DATA FOR ANALYSIS:

━━━━

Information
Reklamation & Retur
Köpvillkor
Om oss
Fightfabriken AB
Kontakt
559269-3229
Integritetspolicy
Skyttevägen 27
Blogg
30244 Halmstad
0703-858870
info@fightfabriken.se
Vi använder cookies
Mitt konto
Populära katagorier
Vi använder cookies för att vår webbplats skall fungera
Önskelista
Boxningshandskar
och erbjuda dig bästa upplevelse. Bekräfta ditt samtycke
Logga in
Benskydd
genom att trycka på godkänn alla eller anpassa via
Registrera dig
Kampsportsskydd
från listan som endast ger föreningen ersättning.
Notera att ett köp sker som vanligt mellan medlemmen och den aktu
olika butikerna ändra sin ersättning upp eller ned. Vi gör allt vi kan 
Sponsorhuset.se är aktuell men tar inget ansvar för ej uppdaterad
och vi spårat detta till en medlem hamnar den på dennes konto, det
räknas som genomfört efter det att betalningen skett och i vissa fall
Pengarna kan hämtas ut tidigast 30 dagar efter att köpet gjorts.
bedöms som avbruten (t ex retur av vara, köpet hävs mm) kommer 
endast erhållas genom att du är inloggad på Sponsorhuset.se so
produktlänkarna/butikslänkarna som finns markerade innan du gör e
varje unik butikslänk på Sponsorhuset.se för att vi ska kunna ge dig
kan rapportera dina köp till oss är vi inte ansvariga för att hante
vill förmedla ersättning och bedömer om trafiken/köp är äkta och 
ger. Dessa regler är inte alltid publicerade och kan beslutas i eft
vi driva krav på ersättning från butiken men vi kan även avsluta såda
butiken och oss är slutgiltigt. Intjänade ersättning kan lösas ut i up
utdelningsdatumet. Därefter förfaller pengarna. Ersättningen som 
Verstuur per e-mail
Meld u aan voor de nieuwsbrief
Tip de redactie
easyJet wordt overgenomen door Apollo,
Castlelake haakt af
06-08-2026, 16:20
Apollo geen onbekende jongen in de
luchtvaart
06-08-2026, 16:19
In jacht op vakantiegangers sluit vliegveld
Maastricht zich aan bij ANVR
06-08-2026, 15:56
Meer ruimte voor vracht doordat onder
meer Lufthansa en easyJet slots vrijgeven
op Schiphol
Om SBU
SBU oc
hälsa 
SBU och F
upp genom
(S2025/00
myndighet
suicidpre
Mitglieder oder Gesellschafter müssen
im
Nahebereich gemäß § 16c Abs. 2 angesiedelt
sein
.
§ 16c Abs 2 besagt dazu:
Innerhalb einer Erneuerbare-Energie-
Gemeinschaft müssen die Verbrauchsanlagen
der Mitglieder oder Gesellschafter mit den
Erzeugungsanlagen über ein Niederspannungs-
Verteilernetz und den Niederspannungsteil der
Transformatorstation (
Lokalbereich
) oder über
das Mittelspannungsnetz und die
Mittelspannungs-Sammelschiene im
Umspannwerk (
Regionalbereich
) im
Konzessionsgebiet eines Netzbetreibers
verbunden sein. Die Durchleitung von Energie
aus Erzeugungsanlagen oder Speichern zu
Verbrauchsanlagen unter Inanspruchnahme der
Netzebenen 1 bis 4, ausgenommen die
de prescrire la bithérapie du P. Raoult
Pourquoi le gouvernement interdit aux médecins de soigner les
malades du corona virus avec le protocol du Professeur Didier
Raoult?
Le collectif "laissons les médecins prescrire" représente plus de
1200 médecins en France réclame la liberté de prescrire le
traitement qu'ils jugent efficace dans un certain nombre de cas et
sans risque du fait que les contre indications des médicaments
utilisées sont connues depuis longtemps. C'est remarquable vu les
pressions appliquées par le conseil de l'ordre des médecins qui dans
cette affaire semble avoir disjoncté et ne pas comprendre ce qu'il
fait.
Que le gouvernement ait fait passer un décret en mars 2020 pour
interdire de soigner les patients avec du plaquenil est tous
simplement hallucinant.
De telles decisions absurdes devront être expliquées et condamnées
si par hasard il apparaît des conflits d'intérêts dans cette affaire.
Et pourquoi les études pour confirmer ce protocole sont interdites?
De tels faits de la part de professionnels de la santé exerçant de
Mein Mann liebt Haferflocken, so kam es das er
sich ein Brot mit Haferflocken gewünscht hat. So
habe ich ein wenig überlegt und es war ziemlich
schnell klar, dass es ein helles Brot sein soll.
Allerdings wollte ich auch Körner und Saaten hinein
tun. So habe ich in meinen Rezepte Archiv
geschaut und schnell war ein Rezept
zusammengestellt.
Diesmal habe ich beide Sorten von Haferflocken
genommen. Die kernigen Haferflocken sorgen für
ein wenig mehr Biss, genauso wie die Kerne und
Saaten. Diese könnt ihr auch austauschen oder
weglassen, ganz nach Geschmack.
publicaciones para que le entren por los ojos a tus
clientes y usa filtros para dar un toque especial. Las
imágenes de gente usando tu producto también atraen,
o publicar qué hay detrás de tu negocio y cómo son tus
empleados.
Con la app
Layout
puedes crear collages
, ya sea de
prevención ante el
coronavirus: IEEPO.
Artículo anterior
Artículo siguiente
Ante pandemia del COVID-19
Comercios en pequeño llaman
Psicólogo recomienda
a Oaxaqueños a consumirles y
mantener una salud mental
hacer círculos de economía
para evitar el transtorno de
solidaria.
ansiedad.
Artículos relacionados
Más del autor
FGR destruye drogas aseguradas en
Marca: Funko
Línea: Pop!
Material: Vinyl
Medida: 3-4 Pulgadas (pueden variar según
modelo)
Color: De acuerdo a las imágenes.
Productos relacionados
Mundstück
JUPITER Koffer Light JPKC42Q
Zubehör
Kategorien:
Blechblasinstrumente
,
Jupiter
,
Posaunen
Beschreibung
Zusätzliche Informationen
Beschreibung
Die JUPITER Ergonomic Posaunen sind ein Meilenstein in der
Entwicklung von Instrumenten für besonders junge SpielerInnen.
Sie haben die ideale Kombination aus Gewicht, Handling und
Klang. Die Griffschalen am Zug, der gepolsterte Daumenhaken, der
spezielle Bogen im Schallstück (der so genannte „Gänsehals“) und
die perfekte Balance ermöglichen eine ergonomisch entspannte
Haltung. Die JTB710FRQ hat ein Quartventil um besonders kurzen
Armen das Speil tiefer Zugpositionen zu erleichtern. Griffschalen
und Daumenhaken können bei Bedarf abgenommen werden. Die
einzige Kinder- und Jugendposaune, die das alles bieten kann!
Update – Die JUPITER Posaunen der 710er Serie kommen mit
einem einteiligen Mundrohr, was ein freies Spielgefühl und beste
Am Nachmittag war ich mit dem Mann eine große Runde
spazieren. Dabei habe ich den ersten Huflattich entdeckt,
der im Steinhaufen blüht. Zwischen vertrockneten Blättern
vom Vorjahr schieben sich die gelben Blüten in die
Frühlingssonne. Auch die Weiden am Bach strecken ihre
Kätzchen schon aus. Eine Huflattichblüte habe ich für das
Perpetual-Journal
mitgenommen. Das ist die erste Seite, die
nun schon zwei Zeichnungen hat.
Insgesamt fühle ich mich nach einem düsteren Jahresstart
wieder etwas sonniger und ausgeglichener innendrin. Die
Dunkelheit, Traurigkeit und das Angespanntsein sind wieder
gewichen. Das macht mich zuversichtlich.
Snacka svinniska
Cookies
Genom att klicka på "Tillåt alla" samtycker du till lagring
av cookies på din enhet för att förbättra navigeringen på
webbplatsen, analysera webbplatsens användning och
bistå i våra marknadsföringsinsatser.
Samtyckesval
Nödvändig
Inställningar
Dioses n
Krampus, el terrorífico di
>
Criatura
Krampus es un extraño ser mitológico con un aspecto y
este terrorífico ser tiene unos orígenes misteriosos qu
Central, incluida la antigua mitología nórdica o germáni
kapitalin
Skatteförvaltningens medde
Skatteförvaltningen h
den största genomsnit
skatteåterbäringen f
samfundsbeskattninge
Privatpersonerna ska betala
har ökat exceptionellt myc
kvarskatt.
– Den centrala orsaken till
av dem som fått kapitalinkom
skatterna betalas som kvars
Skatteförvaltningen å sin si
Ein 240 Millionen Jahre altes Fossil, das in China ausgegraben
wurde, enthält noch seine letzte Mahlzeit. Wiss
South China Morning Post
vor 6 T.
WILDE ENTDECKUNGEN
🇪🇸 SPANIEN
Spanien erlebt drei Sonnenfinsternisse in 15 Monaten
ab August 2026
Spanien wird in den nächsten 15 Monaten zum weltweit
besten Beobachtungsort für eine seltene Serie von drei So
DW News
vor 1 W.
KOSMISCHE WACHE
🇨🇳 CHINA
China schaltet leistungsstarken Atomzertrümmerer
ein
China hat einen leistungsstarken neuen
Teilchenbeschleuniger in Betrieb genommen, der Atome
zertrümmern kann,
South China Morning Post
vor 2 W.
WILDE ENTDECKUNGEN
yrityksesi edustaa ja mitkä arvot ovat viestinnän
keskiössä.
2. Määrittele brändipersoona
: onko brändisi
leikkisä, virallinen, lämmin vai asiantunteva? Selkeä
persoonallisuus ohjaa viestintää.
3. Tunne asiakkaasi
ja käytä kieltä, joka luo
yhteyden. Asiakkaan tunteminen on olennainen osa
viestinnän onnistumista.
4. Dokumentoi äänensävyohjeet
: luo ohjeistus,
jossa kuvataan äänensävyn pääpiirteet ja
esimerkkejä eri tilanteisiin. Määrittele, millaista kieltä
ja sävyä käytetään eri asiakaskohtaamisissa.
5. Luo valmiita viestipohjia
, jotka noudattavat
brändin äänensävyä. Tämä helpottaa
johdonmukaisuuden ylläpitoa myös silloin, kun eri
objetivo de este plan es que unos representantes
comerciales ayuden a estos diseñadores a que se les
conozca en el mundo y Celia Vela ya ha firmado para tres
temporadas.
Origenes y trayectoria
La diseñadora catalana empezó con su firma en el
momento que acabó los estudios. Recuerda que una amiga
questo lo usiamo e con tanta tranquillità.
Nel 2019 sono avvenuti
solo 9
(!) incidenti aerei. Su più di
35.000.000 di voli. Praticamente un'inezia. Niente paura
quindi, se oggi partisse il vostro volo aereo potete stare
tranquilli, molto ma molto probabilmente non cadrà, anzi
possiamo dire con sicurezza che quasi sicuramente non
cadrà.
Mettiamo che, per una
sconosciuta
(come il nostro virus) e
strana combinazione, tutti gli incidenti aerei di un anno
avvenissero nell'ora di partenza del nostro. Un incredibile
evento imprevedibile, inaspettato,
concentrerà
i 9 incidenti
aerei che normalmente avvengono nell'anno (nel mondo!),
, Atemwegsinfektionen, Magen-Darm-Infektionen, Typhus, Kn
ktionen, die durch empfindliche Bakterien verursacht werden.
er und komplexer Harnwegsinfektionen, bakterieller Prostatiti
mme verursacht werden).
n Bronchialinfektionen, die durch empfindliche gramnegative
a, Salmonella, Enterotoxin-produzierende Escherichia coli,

━━━━

EXERCISE AIM: Your task for the entries above: copy exactly the span starting with the line with "bedöms som avbruten" and going on through the line with "varje unik butikslänk", both lines included, and nothing else.

COMPLETED TASK:
bedöms som avbruten (t ex retur av vara, köpet hävs mm) kommer 
endast erhållas genom att du är inloggad på Sponsorhuset.se so
produktlänkarna/butikslänkarna som finns markerade innan du gör e
varje unik butikslänk på Sponsorhuset.se för att vi ska kunna ge dig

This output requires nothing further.